Describe the endocrine system (2)

  • Glands which secrete hormones directly into the bloodstream
  • Which travel in the plasma to their target organs

2

Define the term hormone (3)

  • A chemical messenger molecule
  • that is produced and secreted by an endocrine gland and
  • travels via the bloodstream to its target organ where it causes as response

3

Define the term endocrine gland (2)

An organ that produces a hormone which it secretes directly into the bloodstream

4

Define the term target organ

An organ made of cells who have receptors on their cell membranes that are complementary to specific hormones

5

State 6 differences between the nervous system and endocrine system

  1. Nervous system uses nerve impulse, endocrine system uses hormones
  2. Nervous system causes a quick response, endocrine system causes a slower response
  3. Effect of the nervous system is short-lived, effect of the endocrine system is longer-lasting
  4. Nervous system uses neurones, endocrine system involves glands and hormones
  5. Nervous system uses an electrical signal, endocrine system uses a chemical messenger
  6. Nervous system acts on a very precise area, endocrine system acts in a more general way

6

Name the master gland and exaplain why it is called this

Pituitary gland

 

Reason: It produces hormones which act on other glands to make them produce different hormones

7

Name 4 hormones produced and secreted by the pituitary gland

  1. Anti-diuretic hormone
  2. FSH (Follicle stimulating hormone)
  3. Luteinising hormone (LH)
  4. Thyroid Stimulating Hormone (TSH)

8

Why is the pituitary gland called the ‘master gland’

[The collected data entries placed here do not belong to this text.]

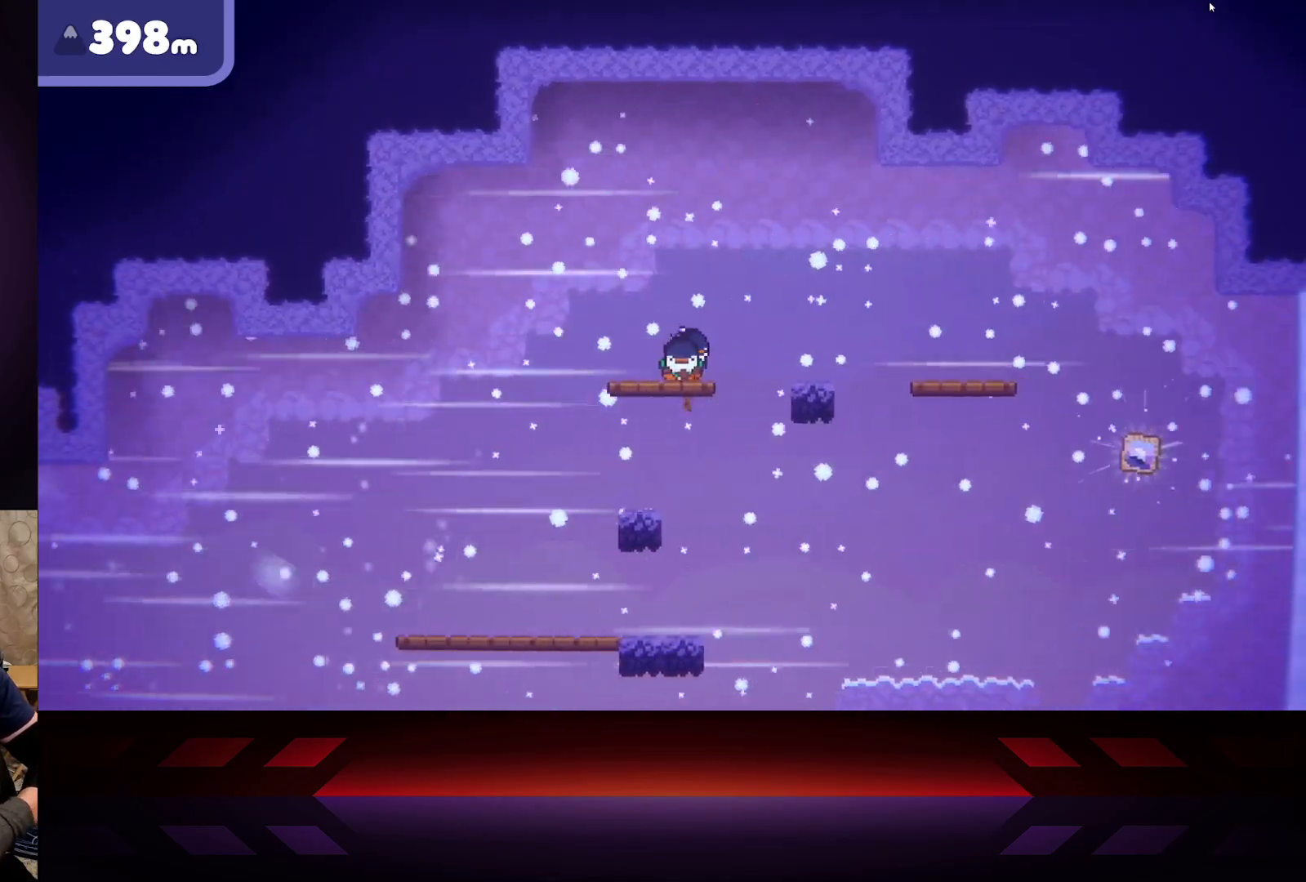
{"buttons": [], "left_stick": "up-left", "right_stick": "center", "events": [[483, "left_stick", "up-left"]]}
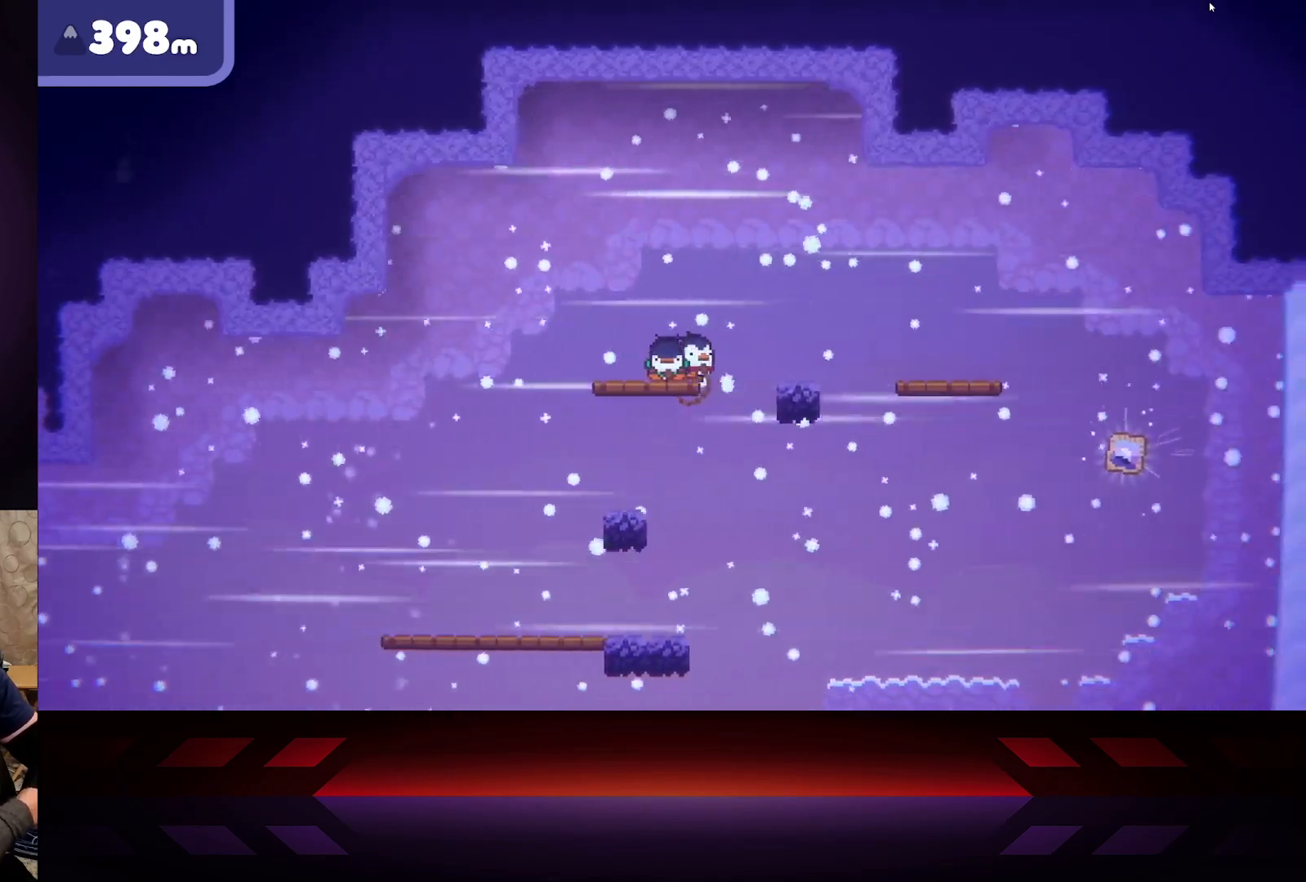
{"buttons": [], "left_stick": "right", "right_stick": "center", "events": [[133, "left_stick", "down-right"], [250, "left_stick", "right"]]}
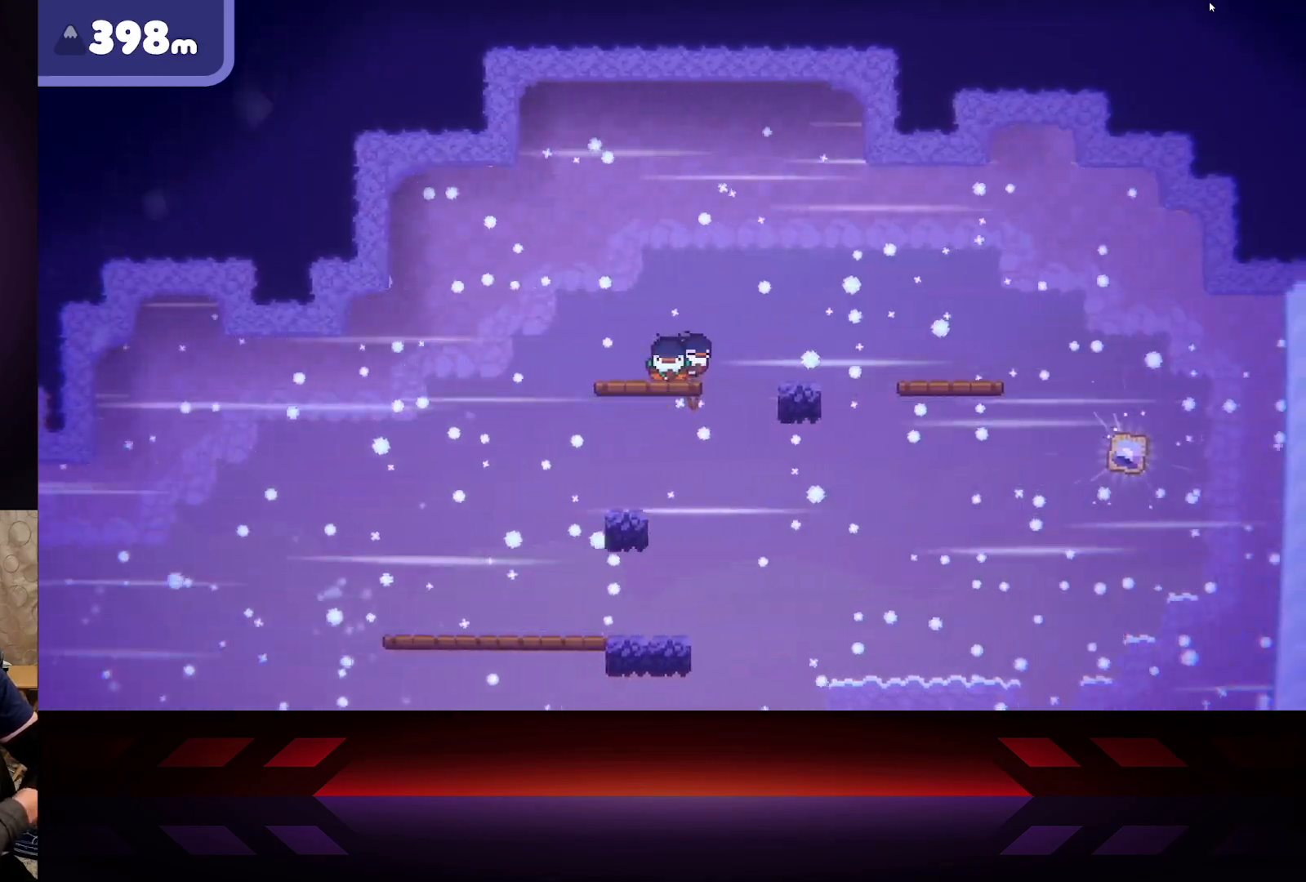
{"buttons": [], "left_stick": "down", "right_stick": "center", "events": [[483, "left_stick", "down"]]}
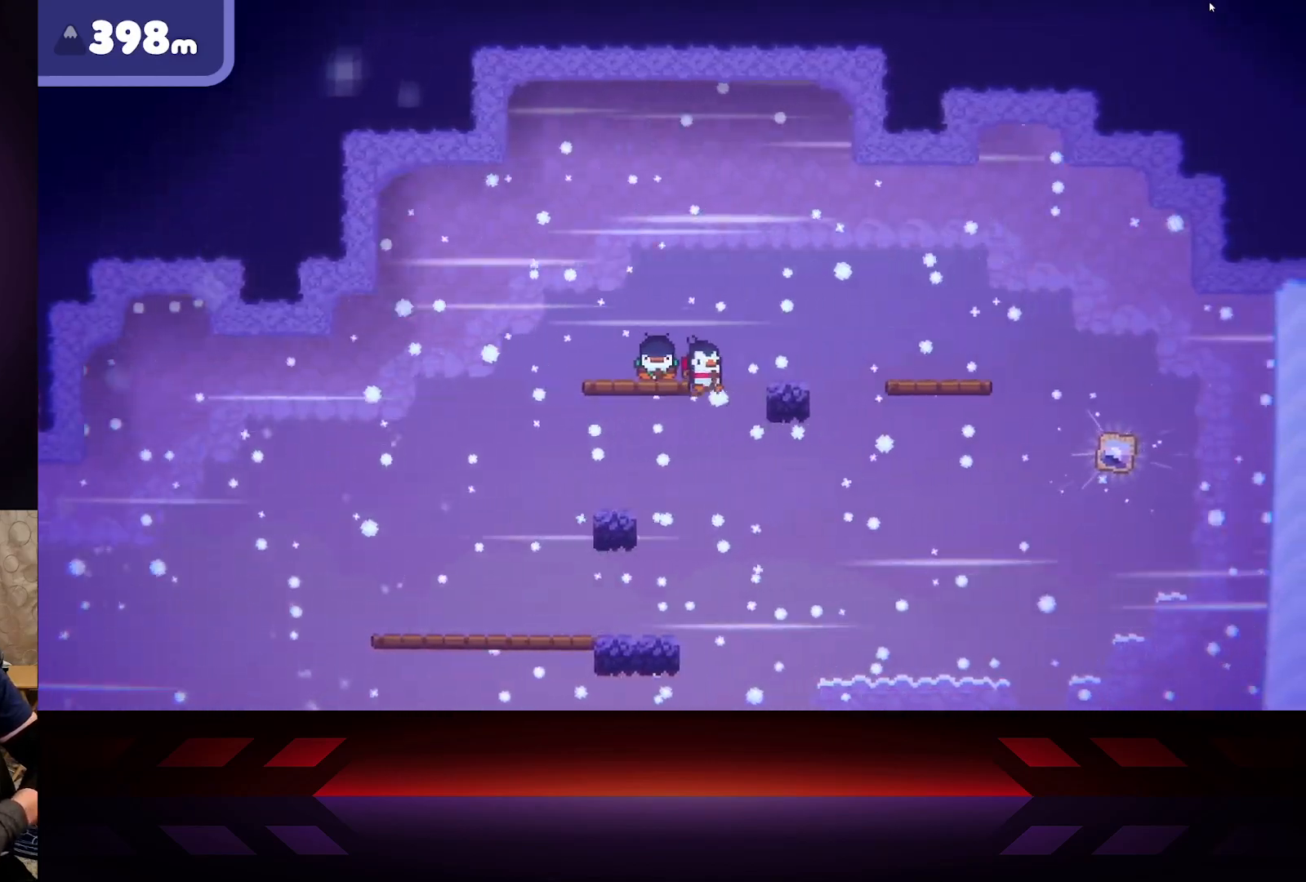
{"buttons": [], "left_stick": "left", "right_stick": "center", "events": [[217, "left_stick", "left"]]}
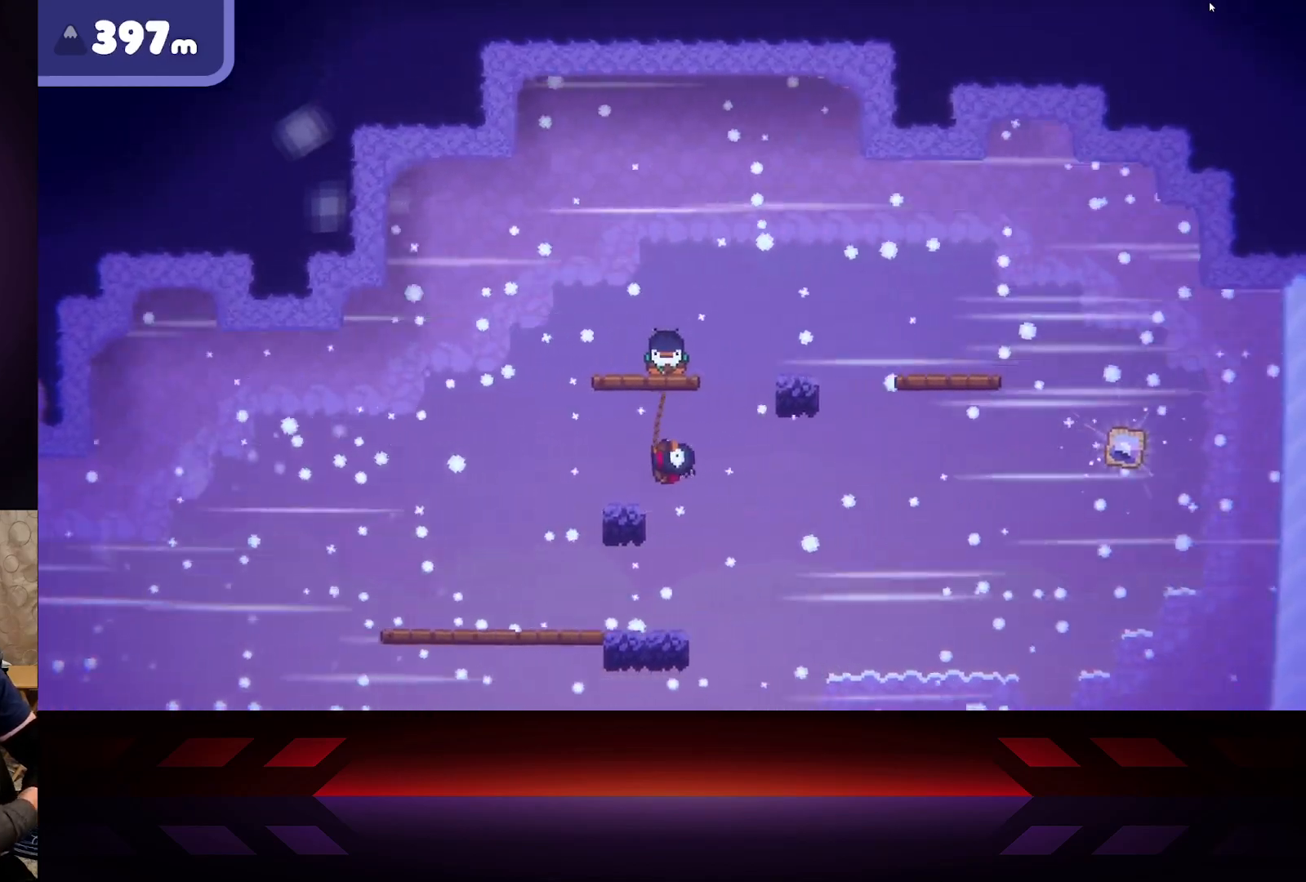
{"buttons": [], "left_stick": "center", "right_stick": "center", "events": [[500, "left_stick", "center"]]}
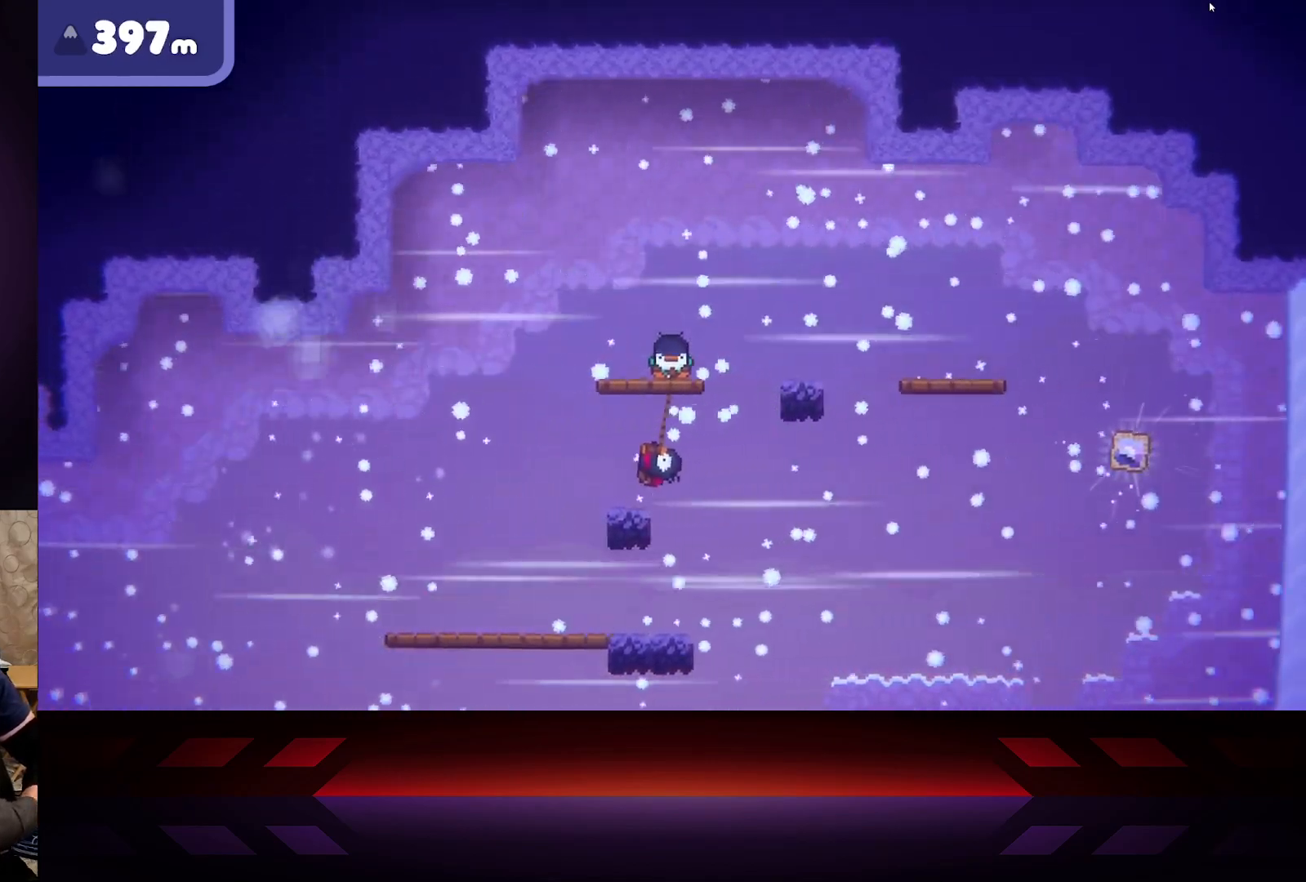
{"buttons": [], "left_stick": "right", "right_stick": "center", "events": [[33, "left_stick", "down-right"], [117, "left_stick", "right"]]}
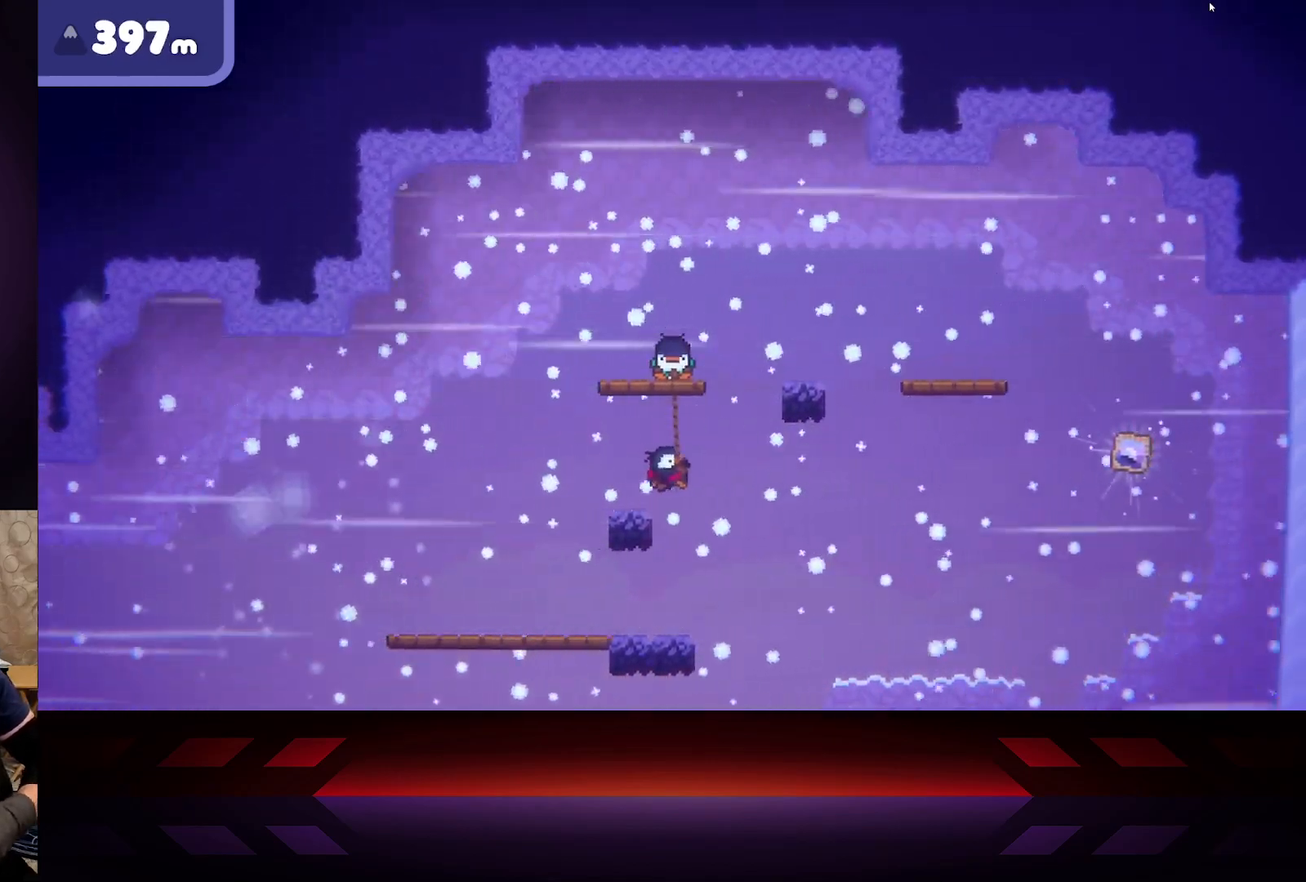
{"buttons": [], "left_stick": "left", "right_stick": "center", "events": [[450, "left_stick", "left"]]}
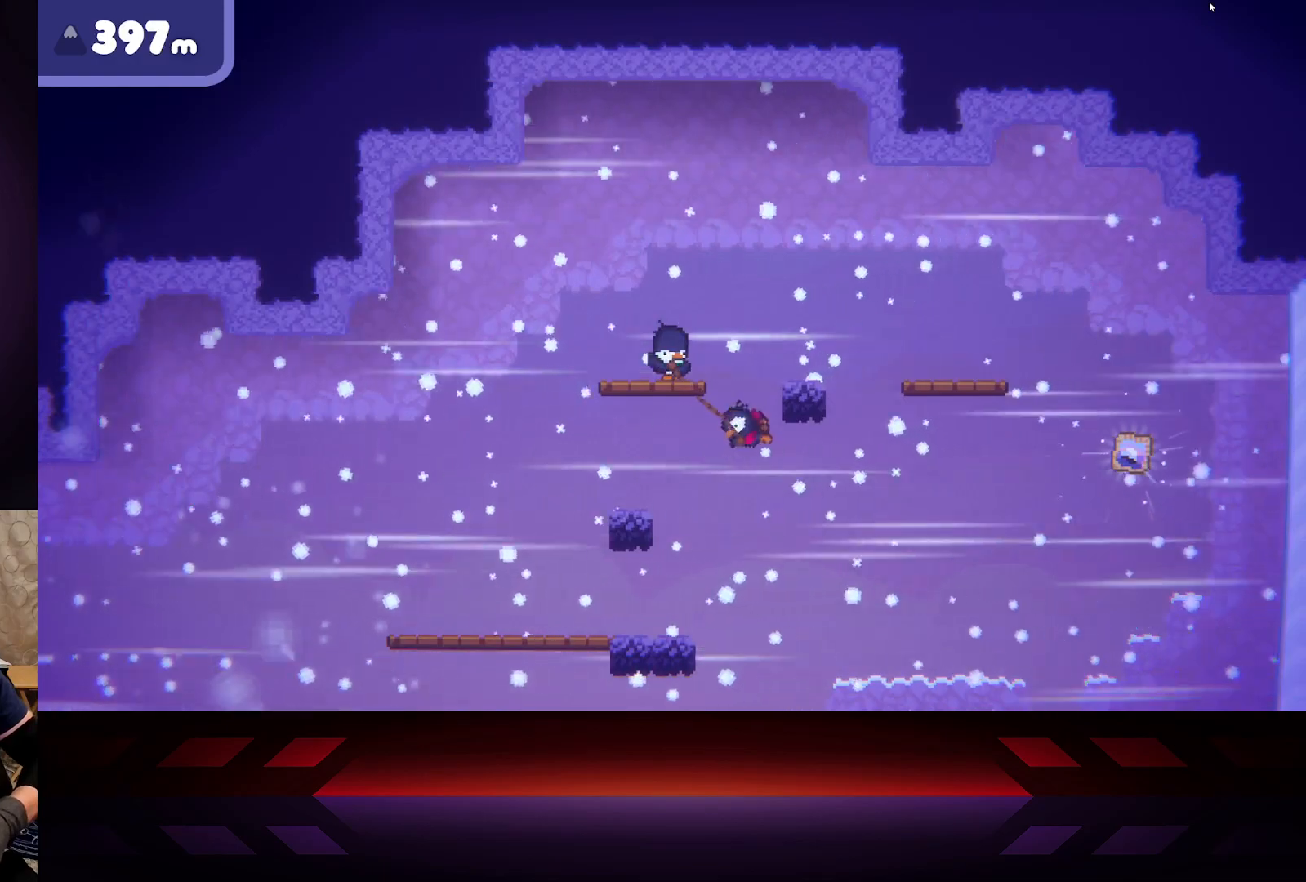
{"buttons": [], "left_stick": "center", "right_stick": "center", "events": [[483, "left_stick", "center"]]}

It produces several different hormones which act on other glands to stimulate other hormones to be released and cause different effects in the body

9

Describe the position of the pituitary gland

Specialised region of the brain

10

Describe the position of the pancreas

Part of the digestive system, located above the small intestine but below the stomach

11

Describe the position of the thyroid gland

Located in the neck region

12

Describe the position of the adrenal glands

Located just above the kidneys (one adrenal gland per kidney)

13

Describe the position of the ovaries

Part of the reproductive system, located in the pelvic region

14

Describe the position of the testes

Part the reproductive system, located in the scrotum

15

Describe the function/role of the pituitary gland

  • Produces and secretes several different hormones into the bloodstream
  • e.g. TSH, LH, FSH and ADH

16

Describe the function/role of the pancreas

Produces and secretes insulin and glucagon into the bloodstream

17

Describe the function/role of the thyroid gland

  • Produces and secretes thyroxine into the bloodstream
  • To regulate the heart rate, core body temperature and metabolic rate

18

Describe the function/role of the adrenal glands

  • Produces and secretes adrenaline into the bloodstream
  • To increases the heart rate for ‘flight, fright and fight’

19

Describe the function/role of the ovaries

  • Produces and secretes oestrogen into the bloodstream
  • To control puberty and the menstrual cycle

20

Describe the function/role of the testes (3)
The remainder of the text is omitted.